Proprio il tema della donna come soggetto costituisce un’altra traccia significativa per visitare la mostra: da soggetto letterario dell’età romantica, la figura femminile diviene nel corso del secolo il fulcro di immagini sempre più aderenti alla realtà contemporanea. Talvolta esse restituiscono le dure conquiste femminili che ne rendono via via più attivo il ruolo in campo culturale, come nel caso della maestra elementare raffigurata ne Il dettato di Demetrio Cosola, oppure sono ancora creature mitologiche ma tutte cariche di inquietudini moderne come la fascinosa Sirena tratteggiata da Giulio Aristide Sartorio.
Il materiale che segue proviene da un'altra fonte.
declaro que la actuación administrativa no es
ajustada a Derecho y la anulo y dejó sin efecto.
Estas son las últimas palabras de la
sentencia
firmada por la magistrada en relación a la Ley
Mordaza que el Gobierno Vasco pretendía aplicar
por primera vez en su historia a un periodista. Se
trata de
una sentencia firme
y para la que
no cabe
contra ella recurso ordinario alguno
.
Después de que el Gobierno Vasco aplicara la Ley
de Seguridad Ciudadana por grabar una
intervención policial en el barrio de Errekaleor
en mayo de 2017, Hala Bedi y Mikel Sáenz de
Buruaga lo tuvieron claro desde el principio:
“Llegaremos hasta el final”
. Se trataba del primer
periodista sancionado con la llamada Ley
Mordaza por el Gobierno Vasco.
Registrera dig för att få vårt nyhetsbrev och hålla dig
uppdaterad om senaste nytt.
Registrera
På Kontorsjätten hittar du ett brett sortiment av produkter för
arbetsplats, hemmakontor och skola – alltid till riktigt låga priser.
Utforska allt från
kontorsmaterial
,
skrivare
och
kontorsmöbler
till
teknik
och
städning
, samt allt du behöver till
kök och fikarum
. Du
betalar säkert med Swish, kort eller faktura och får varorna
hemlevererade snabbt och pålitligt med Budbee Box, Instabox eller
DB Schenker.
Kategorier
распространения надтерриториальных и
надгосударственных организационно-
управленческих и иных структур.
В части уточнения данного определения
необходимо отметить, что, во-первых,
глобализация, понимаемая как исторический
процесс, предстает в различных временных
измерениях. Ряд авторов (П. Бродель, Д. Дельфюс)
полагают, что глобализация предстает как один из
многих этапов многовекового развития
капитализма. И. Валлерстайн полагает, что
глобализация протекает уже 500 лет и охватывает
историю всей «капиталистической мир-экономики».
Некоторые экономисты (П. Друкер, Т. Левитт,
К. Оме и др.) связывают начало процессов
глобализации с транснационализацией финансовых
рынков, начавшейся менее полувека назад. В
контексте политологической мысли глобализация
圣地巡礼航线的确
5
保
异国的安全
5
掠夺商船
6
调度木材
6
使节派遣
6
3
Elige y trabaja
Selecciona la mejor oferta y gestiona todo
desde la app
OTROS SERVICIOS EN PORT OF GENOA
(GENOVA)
Sotto la sua bellezza irresistibile, che si incarna nelle forme morbide del corpo e nei lunghi capelli ramati, si nasconde la sua natura di “assassina lucente” cui allude la coda di pesce gattuccio, un predatore della famiglia degli squali: questo soggetto, così amato dalla cultura preraffaellita, consente di cogliere tutto il fascino ma anche la diffidenza e i pregiudizi che gli uomini di quel tempo avevano nei confronti della donna.
Il compito di chiudere la mostra e in parte riscattare questo stato di cose è affidato proprio a una donna, Evangelina Alciati, prima diplomata alla Regia Accademia di Belle Arti di Torino, e al suo Triste madre: quadro di forte impatto che pone al centro della composizione una maternità vissuta in condizioni di estrema povertà, un’immagine di grande forza, che solo una sensibilità femminile poteva maturare.
La mostra è stata l’occasione per un lavoro di ricognizione e di studio di tutte le opere che vengono presentate, un lavoro di cui dà conto il catalogo pubblicato da Silvana Editoriale e che raccoglie i saggi di Virginia Bertone e dello storico del Risorgimento Silvano Montaldo.
In questa ampia analisi del patrimonio ottocentesco della GAM, l’Associazione Amici della Fondazione Torino Musei ha generosamente contribuito sostenendo i restauri di Ecco Gerusalemme di Enrico Gamba, acquistato nel 1862 alla Società Promotrice delle Belle Arti, e Nobili in viaggio ora La Guida. Studio di castagni dal vero di Francesco Gonin, acquisito sempre nel 1867 presso la Società Promotrice torinese. Composizioni impegnative di due non trascurabili protagonisti del nostro Ottocento.